- 取り組む課題 -
1. 柳生博さんの記事の「1977(昭和52)年に放送した朝の連続テレビ小説「いちばん星」。」から「日本野鳥の会の会長も務める柳生さん、こちらの写真は放送直前の一枚!」までを、両端の語句も含めて書き出しなさい。その際、「八ヶ岳」を「富士山」に入れ替えること。
2. 柳生博さんの記事の最後の文の後に、続きを書き進めなさい。

- 本文 -
# # # # #

発掘ニュース

No.108

2016.06.03

ドラマ

柳生博さん 愛する家族の思い出ビデオテープ

1977(昭和52)年に放送した朝の連続テレビ小説「いちばん星」。

昭和の流行歌手、佐藤千夜子さんの歌一筋に生きた半生を描いた作品です。そのドラマの中で、詩人・野口雨情を演じたこの方…

柳生博さんが今回の発掘提供者です!「ひるまえほっと」(関東地域のみの放送)の『発掘!お宝番組』にご出演いただき語ってもらいました。

柳生さんは1970年代の後半に家族そろって山梨県の八ヶ岳の麓に移り住み、現在も自然の中で暮らしを続けています。その様子をリポートしたNHKのニュース番組の映像も大切にお持ちでした。

日本野鳥の会の会長も務める柳生さん、こちらの写真は放送直前の一枚!

番組セットに鳥の絵を見つけた柳生さん、ご自分のジャケットにも「ホラッ!」と…可愛いツバメが!

# # # # #

- 保存データ -
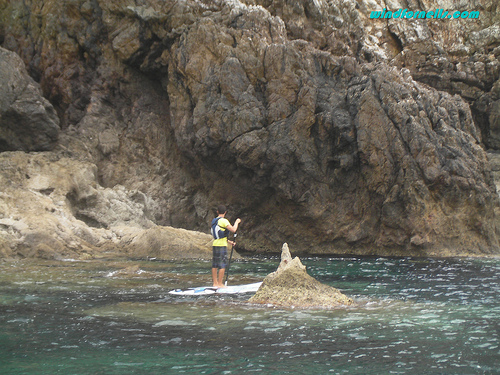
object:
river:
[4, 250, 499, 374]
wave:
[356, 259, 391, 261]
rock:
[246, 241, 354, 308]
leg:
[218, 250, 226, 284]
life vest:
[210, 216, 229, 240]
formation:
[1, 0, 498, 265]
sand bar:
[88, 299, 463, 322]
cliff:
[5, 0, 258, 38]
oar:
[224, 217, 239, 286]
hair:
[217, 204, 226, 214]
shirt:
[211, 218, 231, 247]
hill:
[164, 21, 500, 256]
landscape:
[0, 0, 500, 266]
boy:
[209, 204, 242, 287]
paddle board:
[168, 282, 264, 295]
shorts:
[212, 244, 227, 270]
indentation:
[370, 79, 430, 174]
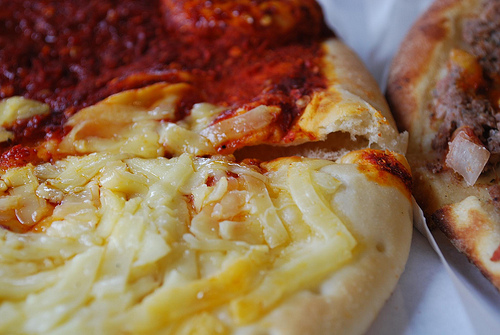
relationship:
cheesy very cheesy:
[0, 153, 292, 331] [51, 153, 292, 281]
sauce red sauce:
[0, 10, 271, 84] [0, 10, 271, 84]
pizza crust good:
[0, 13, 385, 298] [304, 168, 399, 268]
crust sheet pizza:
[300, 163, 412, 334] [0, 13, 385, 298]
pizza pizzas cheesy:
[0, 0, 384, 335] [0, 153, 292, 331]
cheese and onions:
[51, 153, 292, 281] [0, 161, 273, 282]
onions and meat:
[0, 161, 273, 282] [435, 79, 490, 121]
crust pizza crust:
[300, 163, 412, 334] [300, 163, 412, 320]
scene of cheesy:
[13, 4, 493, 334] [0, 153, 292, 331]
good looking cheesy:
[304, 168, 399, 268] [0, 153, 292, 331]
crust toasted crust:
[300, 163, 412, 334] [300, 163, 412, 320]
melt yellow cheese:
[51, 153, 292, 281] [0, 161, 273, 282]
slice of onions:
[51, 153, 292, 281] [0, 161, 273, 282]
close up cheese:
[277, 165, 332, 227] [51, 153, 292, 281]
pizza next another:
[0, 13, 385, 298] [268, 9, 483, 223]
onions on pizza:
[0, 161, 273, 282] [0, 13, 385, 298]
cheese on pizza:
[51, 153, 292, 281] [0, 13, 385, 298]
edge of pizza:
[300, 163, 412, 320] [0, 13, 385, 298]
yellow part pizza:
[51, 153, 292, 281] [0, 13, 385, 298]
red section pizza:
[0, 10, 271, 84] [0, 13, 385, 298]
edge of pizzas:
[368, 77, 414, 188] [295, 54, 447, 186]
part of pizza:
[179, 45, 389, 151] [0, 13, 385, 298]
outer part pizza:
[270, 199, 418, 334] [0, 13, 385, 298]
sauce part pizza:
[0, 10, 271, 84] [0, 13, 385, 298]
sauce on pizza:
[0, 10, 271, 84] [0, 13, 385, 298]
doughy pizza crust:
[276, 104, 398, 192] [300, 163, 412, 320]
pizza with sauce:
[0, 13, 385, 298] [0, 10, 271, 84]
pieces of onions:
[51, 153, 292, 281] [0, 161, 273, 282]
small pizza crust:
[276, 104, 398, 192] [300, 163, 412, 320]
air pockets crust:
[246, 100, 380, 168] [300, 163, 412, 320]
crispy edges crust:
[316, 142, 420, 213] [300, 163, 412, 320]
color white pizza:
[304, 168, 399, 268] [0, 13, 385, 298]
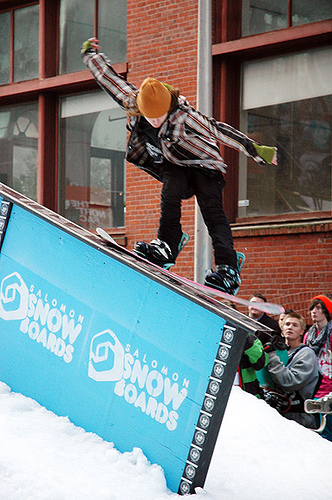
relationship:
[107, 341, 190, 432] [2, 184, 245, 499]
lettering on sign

# # # # #

- 課題の解答 -
1.
1977(昭和52)年に放送した朝の連続テレビ小説「いちばん星」。

昭和の流行歌手、佐藤千夜子さんの歌一筋に生きた半生を描いた作品です。そのドラマの中で、詩人・野口雨情を演じたこの方…

柳生博さんが今回の発掘提供者です!「ひるまえほっと」(関東地域のみの放送)の『発掘!お宝番組』にご出演いただき語ってもらいました。

柳生さんは1970年代の後半に家族そろって山梨県の富士山の麓に移り住み、現在も自然の中で暮らしを続けています。その様子をリポートしたNHKのニュース番組の映像も大切にお持ちでした。

日本野鳥の会の会長も務める柳生さん、こちらの写真は放送直前の一枚!

2.
スタジオトークの始まりは「いちばん星」の思い出。茨城県出身の柳生博さん、同じ茨木県出身の野口雨情を演じたことを「ラッキーすぎるくらいイイ役」。“お国なまり”を思う存分出せた楽しさとともに反響の大きさを話してくれました。

柳生さんからの提供ビデオ、続いてご覧いただいたのは1977年放送の「お笑いオンステージ」。10年間にわたって放送された人気番組で、柳生さんにとっては、まだ幼かった子供たちとの初共演となった番組です。

親子で出演したのは『減点ファミリー』のコーナー。三波伸介さんが描くそっくりの似顔絵、そして笑いあり涙ありのアットホームなスタジオは、まさに家族で楽しめる番組です!

コーナーの最後は子供からの作文、長男・真吾さんです。

「僕のパパは仕事でいつもいない。一週間のうち時々しか会えないこともある。いるときはいつも『遊ぼう』と僕は言う。だけどママは『疲れているから後で遊びなさい』というので、家にいてもなかなか遊べない…。」

俳優はプライベートを露出するものではないと考えていた柳生さん。しかし多忙を極め家族との時間が持てない中、思いきって子供たちと一緒に出演したといいます。

「あれは本当に自分の一大決心で…あの時代の俳優というのは、カメラに向かってフリートークをしたりというのは良くないと皆に言われていたわけ。ただ、あの時は三波伸介さんという大変尊敬する方に『お前も出てこいよ』といわれて…。」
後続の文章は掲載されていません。